Stop Making Sense

Stop Making Sense

Blythe Butler
Co-Director of College Counseling
Catlin Gabel School

“...and you may ask yourself, ‘How did I get here?’”  - Talking Heads 

We are all storytellers.  Some of us use literature to make sense of the world.  We put together stories or theories based on evidence and experimentation.  We tell ourselves stories to explain why people act the way they do, or how events in the past can inform our current world.  We use stories to make sense of the nonsensical.  

As my students compile their college applications, I encourage them to find their stories, pull the threads of their experiences together to identify their values, find colleges that match those values, and share themselves.  I help a student think about why their choice to learn to play the ukulele might have a connection with their interest in engineering, and which colleges might recognize what a ukulele-playing engineer will bring to their campuses.  I watch them identify the stories a college tells to help students understand its culture and learning environment.  I assist them in imagining how their qualities might fit into the class a college is building, mapping out its story for the future.  I try to help them make order out of a process that can seem disorderly.

 It does not surprise me, then, when the colleges release their decisions and my students and their supporters begin once again to seek the stories.  There are decisions that, in their minds, were foregone conclusions; the people who were expected to get in got in and the story has transpired as expected.  There are other decisions that prompt speculation; someone must have been desirable because that college is hoping to recruit more oboe players, or they need more women in science, or they are trying to increase the ethnic diversity of their campus, or they need more students who can pay tuition, or who will increase their socioeconomic diversity.  Rumors that someone’s parents pulled a string and someone else’s didn’t have a string to pull, or that an artist needed to reach a lower academic standard than a potential business major, become the story.  The disappointments are assuaged by the story that “They don’t like students from my [city, state, school, zip code].”

The storytelling that served us all so well at the beginning of the process turns on us.  The fact is that my students and I aren’t in the room where the decisions are made.  Though I often have a more educated and experienced take on the narrative (and may know more than I can share) my story is incomplete as well.  Even the decisions we might think we fully understand - an openly recruited athlete, for example, or a student whose siblings attend the college where they were admitted - may be part of a larger system of institutional priorities that are rarely public.  Colleges admit students for many reasons, almost never just a single reason.  The stories are, in the end, just stories.

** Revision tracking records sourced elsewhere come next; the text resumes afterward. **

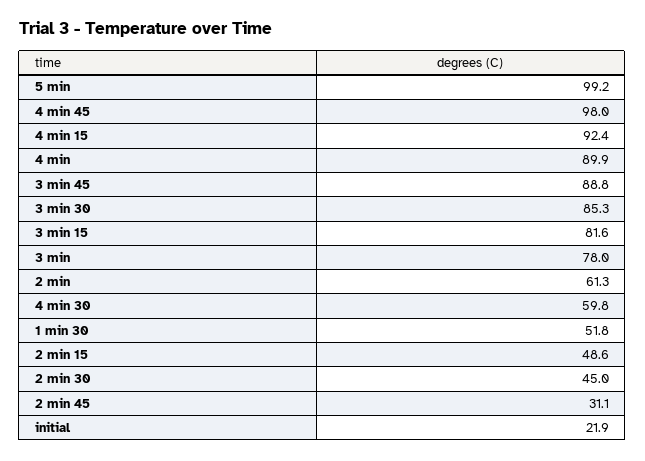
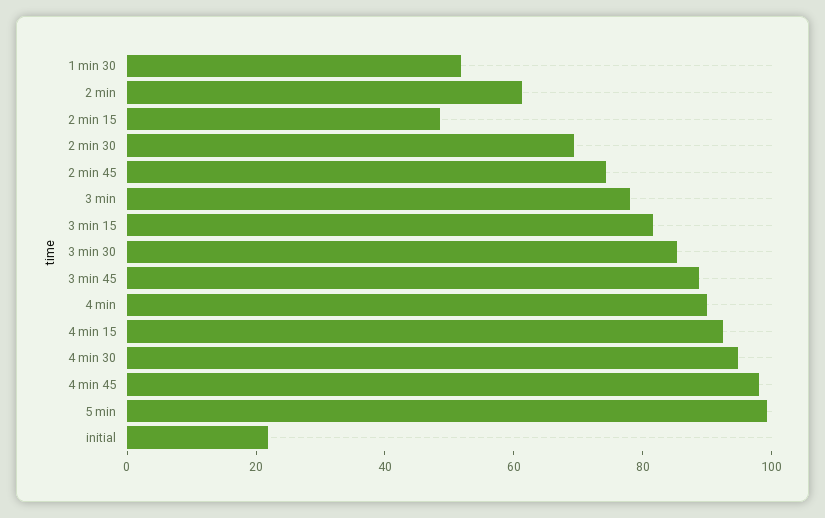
  {
    "5 min": 99.2,
    "4 min 45": 98,
    "4 min 15": 92.4,
    "4 min": 89.9,
    "3 min 45": 88.8,
    "3 min 30": 85.3,
    "3 min 15": 81.6,
    "3 min": 78,
    "2 min": 61.3,
-   "4 min 30": 59.8,
+   "4 min 30": 95,
    "1 min 30": 51.8,
    "2 min 15": 48.6,
-   "2 min 30": 45,
+   "2 min 30": 70,
-   "2 min 45": 31.1,
+   "2 min 45": 75,
    "initial": 21.9
  }

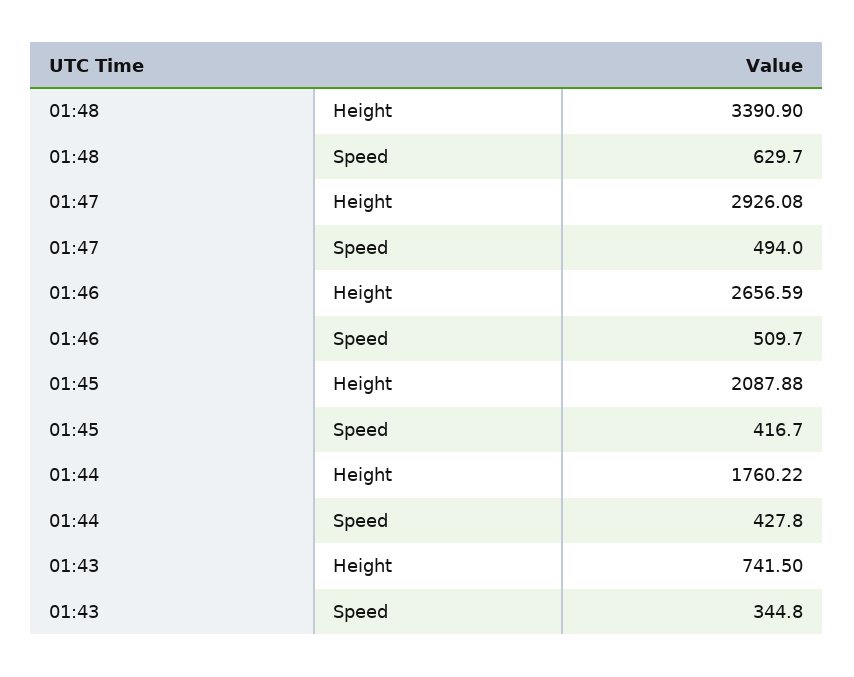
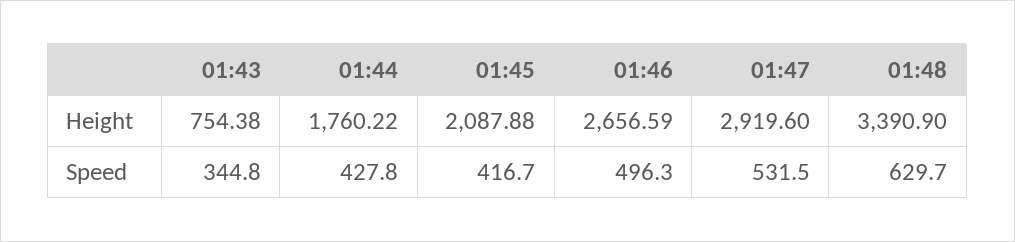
  {
    "01:48": {
      "Height": 3390.9,
      "Speed": 629.7
    },
    "01:47": {
-     "Height": 2926.08,
+     "Height": 2919.6,
-     "Speed": 494
+     "Speed": 531.5
    },
    "01:46": {
      "Height": 2656.59,
-     "Speed": 509.7
+     "Speed": 496.3
    },
    "01:45": {
      "Height": 2087.88,
      "Speed": 416.7
    },
    "01:44": {
      "Height": 1760.22,
      "Speed": 427.8
    },
    "01:43": {
-     "Height": 741.5,
+     "Height": 754.38,
      "Speed": 344.8
    }
  }

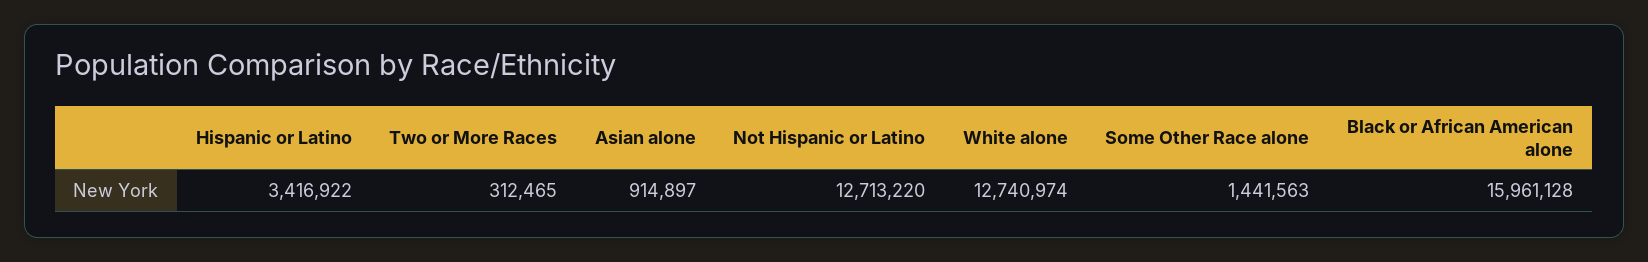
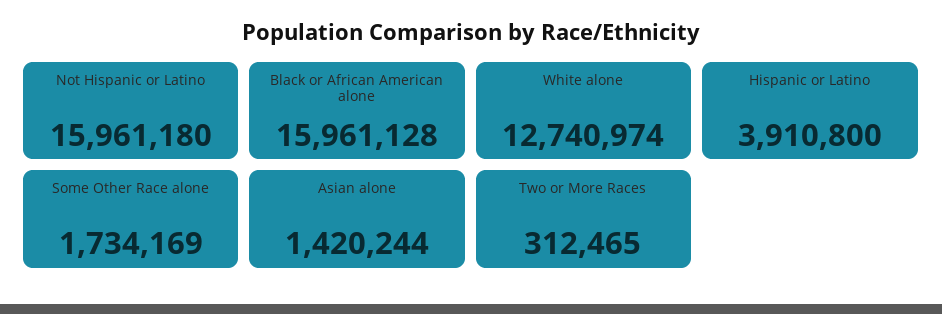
  {
-   "Hispanic or Latino": 3416922,
+   "Hispanic or Latino": 3910800,
    "Two or More Races": 312465,
-   "Asian alone": 914897,
+   "Asian alone": 1420244,
-   "Not Hispanic or Latino": 12713220,
+   "Not Hispanic or Latino": 15961180,
    "White alone": 12740974,
-   "Some Other Race alone": 1441563,
+   "Some Other Race alone": 1734169,
    "Black or African American alone": 15961128
  }

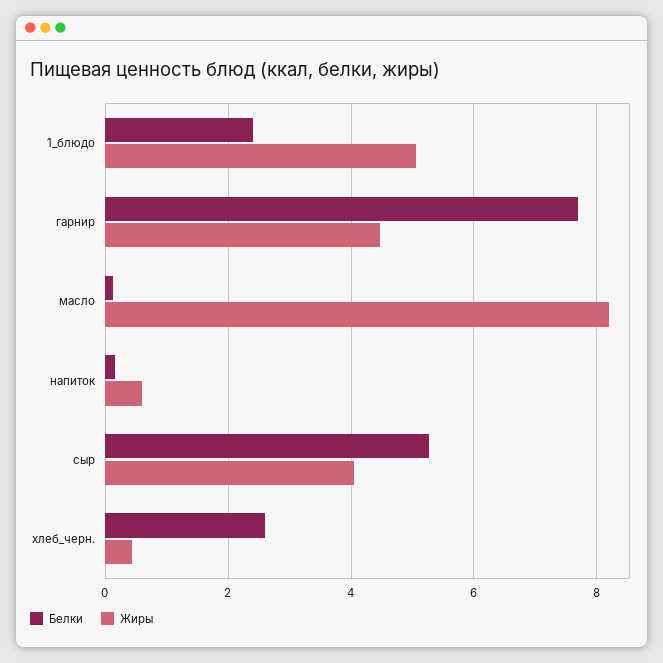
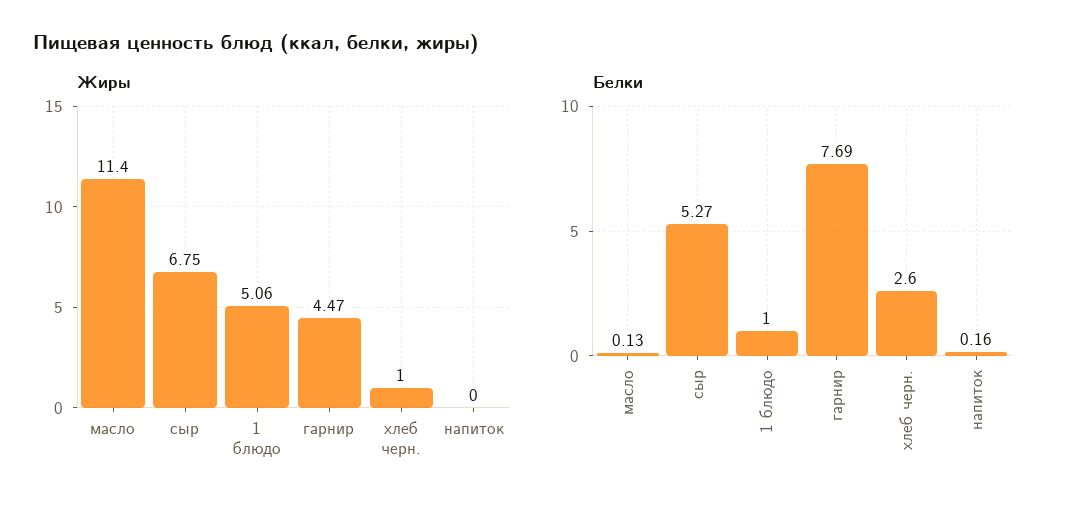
  {
    "Белки": {
-     "1_блюдо": 2.4,
+     "1_блюдо": 1,
      "гарнир": 7.69,
      "масло": 0.13,
      "напиток": 0.16,
      "сыр": 5.27,
      "хлеб_черн.": 2.6
    },
    "Жиры": {
      "1_блюдо": 5.06,
      "гарнир": 4.47,
-     "масло": 8.2,
+     "масло": 11.4,
-     "напиток": 0.6,
+     "напиток": 0,
-     "сыр": 4,
+     "сыр": 6.75,
-     "хлеб_черн.": 0.4
+     "хлеб_черн.": 1
    }
  }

And, in the end, this almost always becomes clear.  The stories are directly disputed by experience when a student spends time at college and realizes that the peers who surround them are complex people, admissions committees’ jobs are multifaceted and difficult, and admission deans don’t admit students who they believe will not be successful at their institutions.  However, while this sense-making and storytelling after the fact is often comforting in the moment of receiving a painful admission decision and probably fleeting in the long-term, the narratives can also become damaging to every child’s confidence.  If we dwell on them, or encourage our children to dwell on them, (“You did everything right and should have been admitted, your classmate just had an advantage”), we encourage these students to wonder about their own readiness to succeed at the schools where they were admitted.  If a friend has not earned their offer of admission, maybe I haven’t either?  Do I have what it takes to succeed at this college?  What are the stories that people are telling about where I got in, or didn’t?  Am I the hero in my story, or am I the victim, or the villain?

When we are feeling exposed, vulnerability researcher Brene Brown reminds us to ask, “What is the story I am telling myself?”  The answer to this question will expose the story.  This might be a difficult moment, because exposing the story will also remove some of the momentary comfort it provides.  It might remove a target of anger (“The deck is stacked against me!”) or a righteous sense of injustice (“I’m just as smart as they are, and they got in but I didn’t!”) or a way to adjust behavior (“Now that I understand how unfair this process is, I will advise my younger friends/children/siblings to go into it with more skepticism.”) or participate in a bit of social gossip (“I would never have seen him at a school like that but I guess that’s what they were looking for.  Good for him!”).  

But exposing the story can quickly move the conversation to a more authentic and satisfying place.  It will allow ample opportunities for meaningful conversations about the complicated feelings that surface when a family confronts the idea of launching one of its members into adulthood.  It will give students practice at identifying what it feels like to confront difficult situations, and how to manage circumstances where there are no easily identified heroes or villains.  It can open up a conversation about what the world of higher education is doing - or not doing - to mitigate the systemic inequities our country is struggling to address.  It will remind them that they don’t have to be defined by the stories they are telling themselves.